At the next meeting for the Right Guard account, Paul tries to push copy that compares the aerosol can to space-aged astronauts. Don disagrees, contending that the future is actually something that many people fear. Instead, he thinks targeting women might be more effective, but none of the men in the room can figure out just what these women want.

Disgruntled from yet another futile creative gathering, Paul chats up Peggy at the pie cart. He then gives her an unofficial tour of the office and explains the delicate hierarchy of the different departments: There's media — they buy space and sell at a markup — as well as accounting, account management — those with no talent and plenty of vanity — and, of course, creative.

Feeling guilty for assuming that Betty has it all and has nothing to be unhappy about, Don comes home with a white gold watch. She's thankful but, through tears, asks again if she should see someone.

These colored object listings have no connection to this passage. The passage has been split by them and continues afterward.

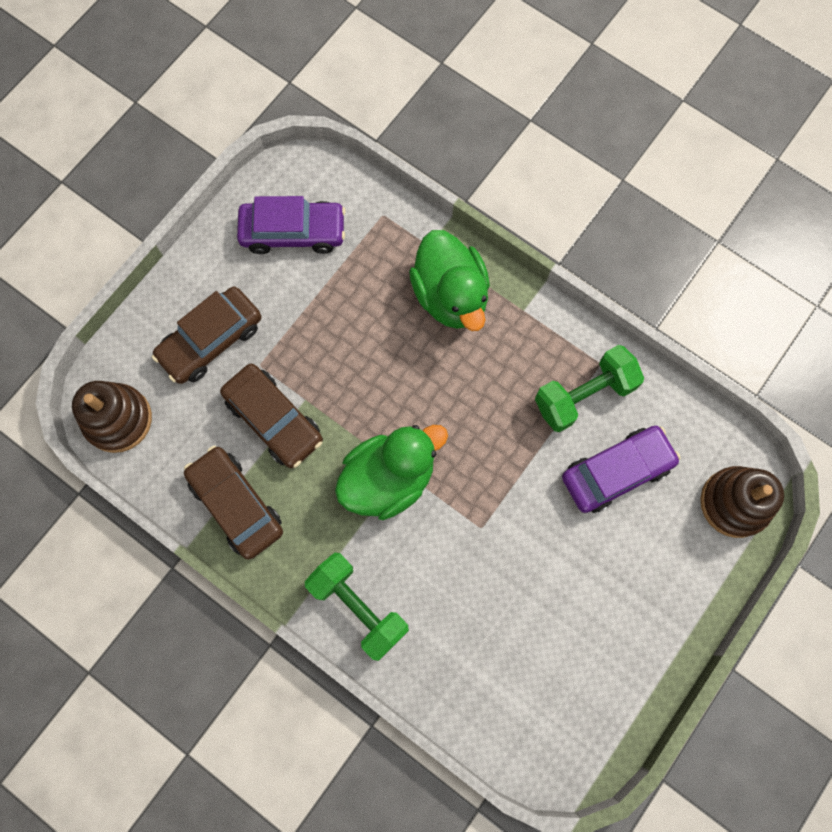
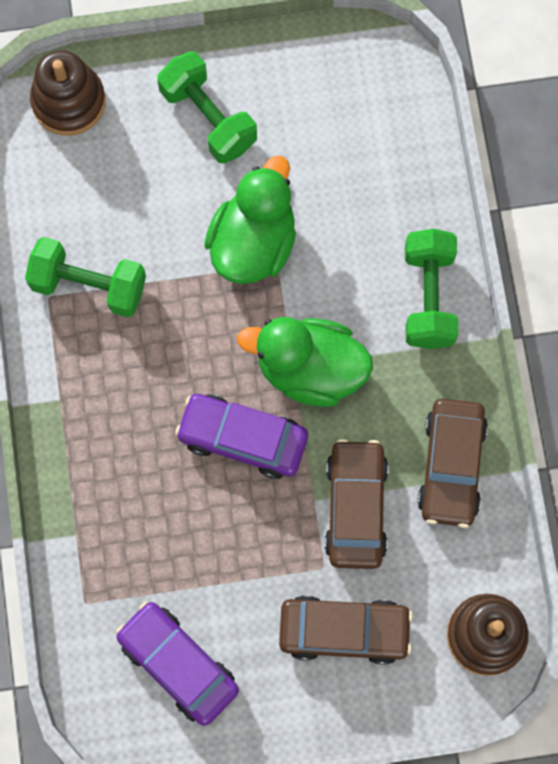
camera: 135 degrees left, 0 degrees up
green duck [409,230,490,331] -> green duck moved to [204,156,296,284]
purple car [562,426,681,513] -> purple car moved to [175,394,308,479]
none -> green dumbbell [157,51,257,164]

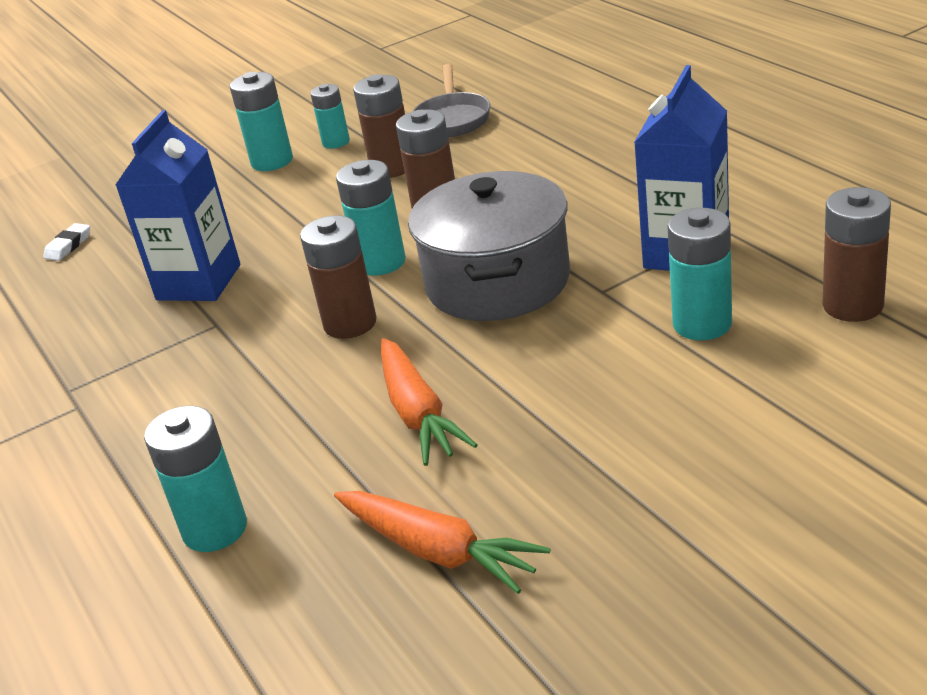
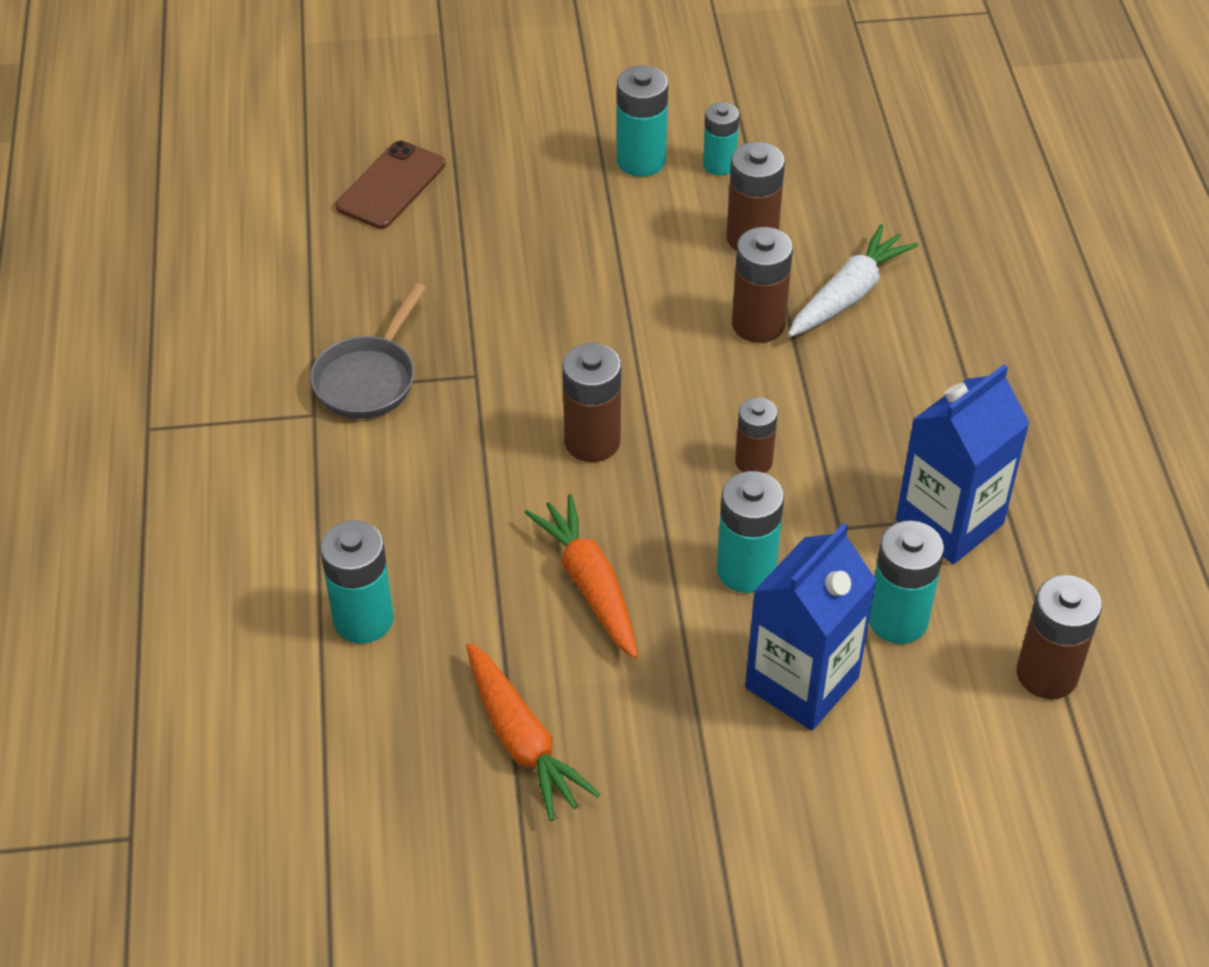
camera: 20 degrees right, 15 degrees up
white eraser [43,223,90,261] -> brown phone [336,140,446,229]
blue carton [115,110,240,301] -> blue carton moved to [745,523,877,731]
turquoise battery [336,160,406,276] -> turquoise battery moved to [717,471,784,593]
orange carrot [381,338,477,466] -> orange carrot turned 150 degrees clockwise [525,494,638,659]
grey pot [408,171,570,321] -> brown battery [735,397,778,473]
grey pan [412,64,490,137] -> grey pan moved to [310,283,426,419]
none -> white carrot [788,224,919,337]

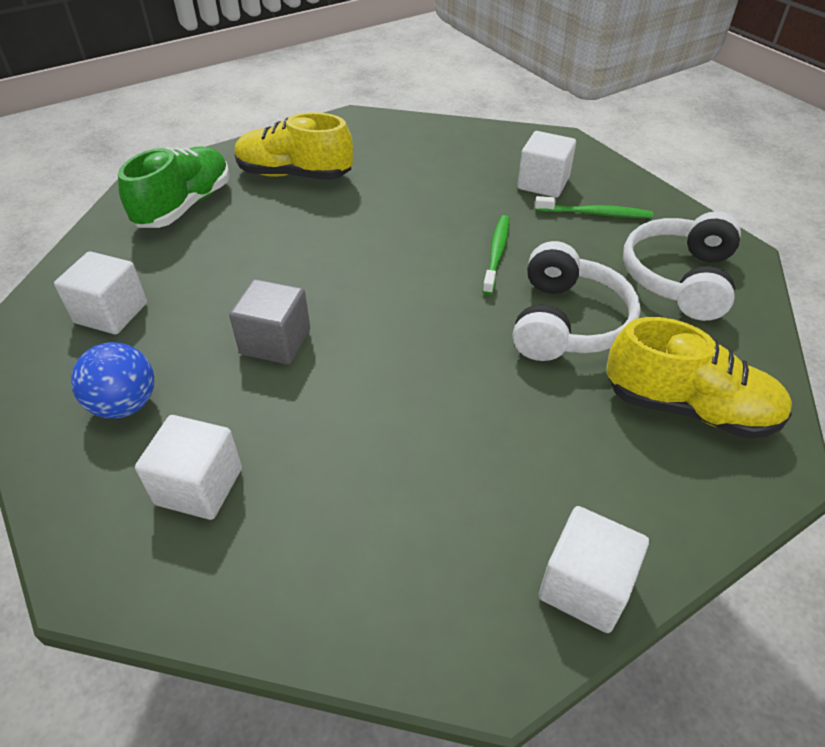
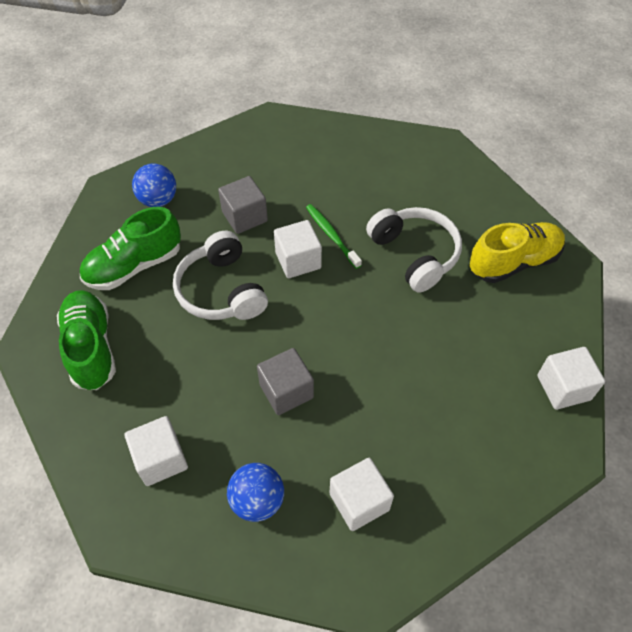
camera: 45 degrees left, 10 degrees up
yellow shoe [234,112,353,180] -> green shoe [80,207,181,290]
white cube [517,131,576,198] -> white cube moved to [274,220,322,278]
green toothbrush [535,196,653,218] -> none
white headphones [623,211,741,321] -> white headphones moved to [173,231,268,320]
none -> blue ball [132,164,176,207]
none -> grey cube [218,176,268,234]

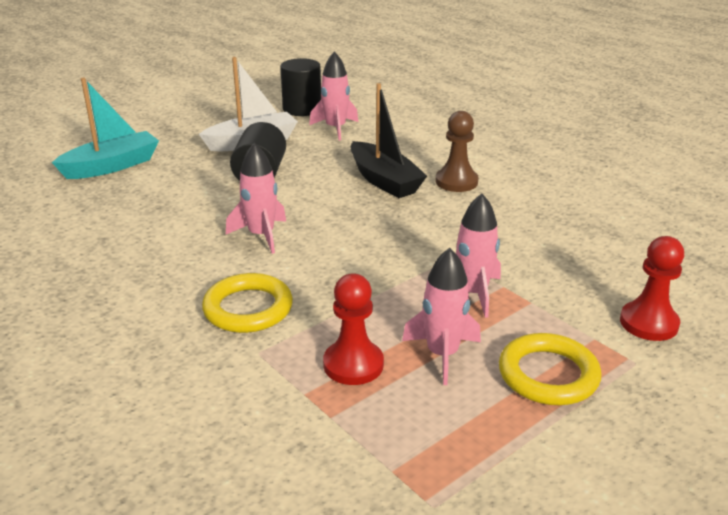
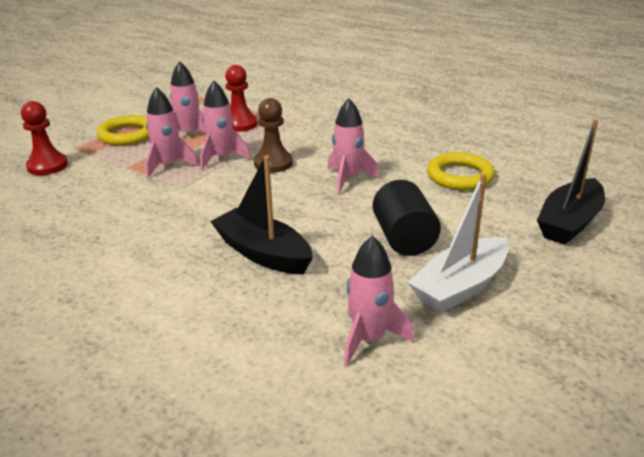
camera: 165 degrees right, 0 degrees up
turquoise boat [52,77,159,179] -> black boat [537,119,605,245]
yellow ring [202,273,293,333] -> yellow ring moved to [427,152,495,190]
black cylinder [280,58,321,116] -> none
brown pawn [436,111,479,192] -> brown pawn moved to [254,98,293,173]
none -> pink rocket [200,81,251,169]

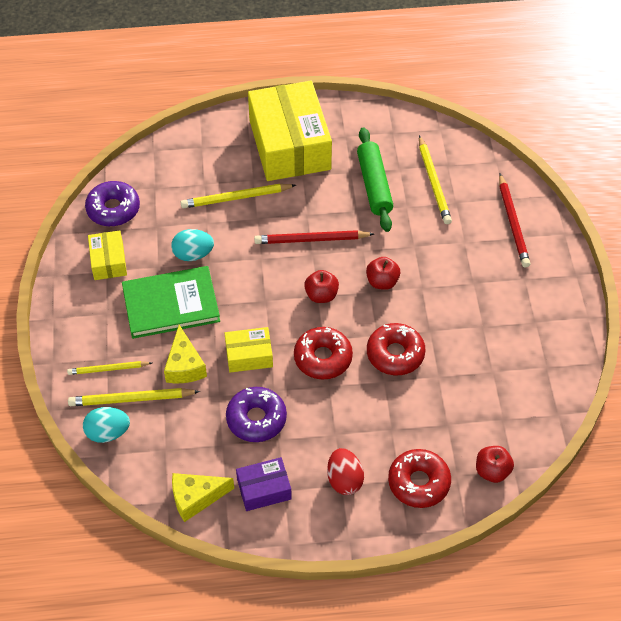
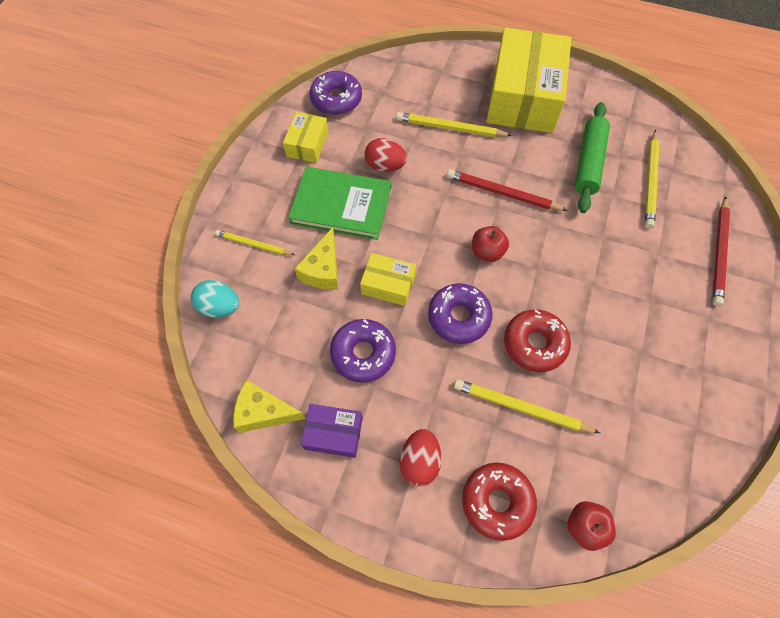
camera: 25 degrees right, 10 degrees up
yellow pencil [68,388,200,406] -> yellow pencil moved to [454,379,600,433]
turquoise egg [171,229,214,261] -> red egg [365,138,407,172]
red donut [294,327,353,380] -> purple donut [428,283,493,344]
red apple [366,257,400,290] -> none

At 11 a.m. the following day, Don sits outside Midge's apartment. He took his wife to a shrink and called in sick. Over on Park Avenue, Betty lies on the leather daybed of Dr. Arnold Wayne and awkwardly alludes to her anxiety.

With Don out of the office the Sterling Cooper creative team is scarce. Unlike Salvatore, Peggy remains hard at work. She knocks on Paul's office to tell him that she's too busy to go to lunch, and he responds by closing his door and kissing her. She pulls away. "I think we've misunderstood each other," she says, admitting that there's someone else. Back at her desk, she's ready to follow suit and leave early until Joan arrives with more work. Noticeably moody, Peggy asks, "Why is it that every time a man takes you out to lunch, you are the dessert?" Ready to break down in tears, she heads to the ladies room only to find yet another woman already doing so by the stalls.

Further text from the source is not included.